» ASSIGNMENT
The listing below must be given again in full, exactly.

"""

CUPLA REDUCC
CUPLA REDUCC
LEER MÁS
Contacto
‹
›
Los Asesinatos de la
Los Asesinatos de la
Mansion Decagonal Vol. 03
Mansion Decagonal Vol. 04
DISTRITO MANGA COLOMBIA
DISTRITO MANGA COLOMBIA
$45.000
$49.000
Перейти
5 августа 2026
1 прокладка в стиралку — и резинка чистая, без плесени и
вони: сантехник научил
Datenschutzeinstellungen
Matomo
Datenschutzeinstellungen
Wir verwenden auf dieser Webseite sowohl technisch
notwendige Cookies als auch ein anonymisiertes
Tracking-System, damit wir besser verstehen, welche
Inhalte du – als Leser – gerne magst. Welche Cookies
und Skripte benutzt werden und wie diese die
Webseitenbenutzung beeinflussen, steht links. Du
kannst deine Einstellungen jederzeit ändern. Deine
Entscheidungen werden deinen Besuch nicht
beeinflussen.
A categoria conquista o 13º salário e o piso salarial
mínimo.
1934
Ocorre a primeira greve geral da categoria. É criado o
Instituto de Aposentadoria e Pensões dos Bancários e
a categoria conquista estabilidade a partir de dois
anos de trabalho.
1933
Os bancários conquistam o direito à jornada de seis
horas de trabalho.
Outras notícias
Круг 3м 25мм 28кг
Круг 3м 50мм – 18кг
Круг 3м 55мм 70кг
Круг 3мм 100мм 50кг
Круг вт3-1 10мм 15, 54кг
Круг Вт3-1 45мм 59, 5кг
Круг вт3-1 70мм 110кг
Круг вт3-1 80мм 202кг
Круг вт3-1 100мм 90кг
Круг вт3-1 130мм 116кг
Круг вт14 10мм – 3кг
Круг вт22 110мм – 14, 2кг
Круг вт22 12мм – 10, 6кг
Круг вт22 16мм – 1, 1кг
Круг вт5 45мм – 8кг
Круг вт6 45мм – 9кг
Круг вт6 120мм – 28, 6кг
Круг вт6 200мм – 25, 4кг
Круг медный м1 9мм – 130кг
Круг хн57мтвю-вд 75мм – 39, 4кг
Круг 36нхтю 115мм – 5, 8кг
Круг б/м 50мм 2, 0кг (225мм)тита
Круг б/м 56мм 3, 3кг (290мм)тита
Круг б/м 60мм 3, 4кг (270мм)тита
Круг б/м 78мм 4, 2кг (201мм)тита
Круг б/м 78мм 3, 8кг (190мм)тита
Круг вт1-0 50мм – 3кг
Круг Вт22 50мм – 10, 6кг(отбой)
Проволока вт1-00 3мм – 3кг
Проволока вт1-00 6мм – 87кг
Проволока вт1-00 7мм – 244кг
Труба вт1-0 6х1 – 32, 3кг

"""

» RESPONSE
CUPLA REDUCC
CUPLA REDUCC
LEER MÁS
Contacto
‹
›
Los Asesinatos de la
Los Asesinatos de la
Mansion Decagonal Vol. 03
Mansion Decagonal Vol. 04
DISTRITO MANGA COLOMBIA
DISTRITO MANGA COLOMBIA
$45.000
$49.000
Перейти
5 августа 2026
1 прокладка в стиралку — и резинка чистая, без плесени и
вони: сантехник научил
Datenschutzeinstellungen
Matomo
Datenschutzeinstellungen
Wir verwenden auf dieser Webseite sowohl technisch
notwendige Cookies als auch ein anonymisiertes
Tracking-System, damit wir besser verstehen, welche
Inhalte du – als Leser – gerne magst. Welche Cookies
und Skripte benutzt werden und wie diese die
Webseitenbenutzung beeinflussen, steht links. Du
kannst deine Einstellungen jederzeit ändern. Deine
Entscheidungen werden deinen Besuch nicht
beeinflussen.
A categoria conquista o 13º salário e o piso salarial
mínimo.
1934
Ocorre a primeira greve geral da categoria. É criado o
Instituto de Aposentadoria e Pensões dos Bancários e
a categoria conquista estabilidade a partir de dois
anos de trabalho.
1933
Os bancários conquistam o direito à jornada de seis
horas de trabalho.
Outras notícias
Круг 3м 25мм 28кг
Круг 3м 50мм – 18кг
Круг 3м 55мм 70кг
Круг 3мм 100мм 50кг
Круг вт3-1 10мм 15, 54кг
Круг Вт3-1 45мм 59, 5кг
Круг вт3-1 70мм 110кг
Круг вт3-1 80мм 202кг
Круг вт3-1 100мм 90кг
Круг вт3-1 130мм 116кг
Круг вт14 10мм – 3кг
Круг вт22 110мм – 14, 2кг
Круг вт22 12мм – 10, 6кг
Круг вт22 16мм – 1, 1кг
Круг вт5 45мм – 8кг
Круг вт6 45мм – 9кг
Круг вт6 120мм – 28, 6кг
Круг вт6 200мм – 25, 4кг
Круг медный м1 9мм – 130кг
Круг хн57мтвю-вд 75мм – 39, 4кг
Круг 36нхтю 115мм – 5, 8кг
Круг б/м 50мм 2, 0кг (225мм)тита
Круг б/м 56мм 3, 3кг (290мм)тита
Круг б/м 60мм 3, 4кг (270мм)тита
Круг б/м 78мм 4, 2кг (201мм)тита
Круг б/м 78мм 3, 8кг (190мм)тита
Круг вт1-0 50мм – 3кг
Круг Вт22 50мм – 10, 6кг(отбой)
Проволока вт1-00 3мм – 3кг
Проволока вт1-00 6мм – 87кг
Проволока вт1-00 7мм – 244кг
Труба вт1-0 6х1 – 32, 3кг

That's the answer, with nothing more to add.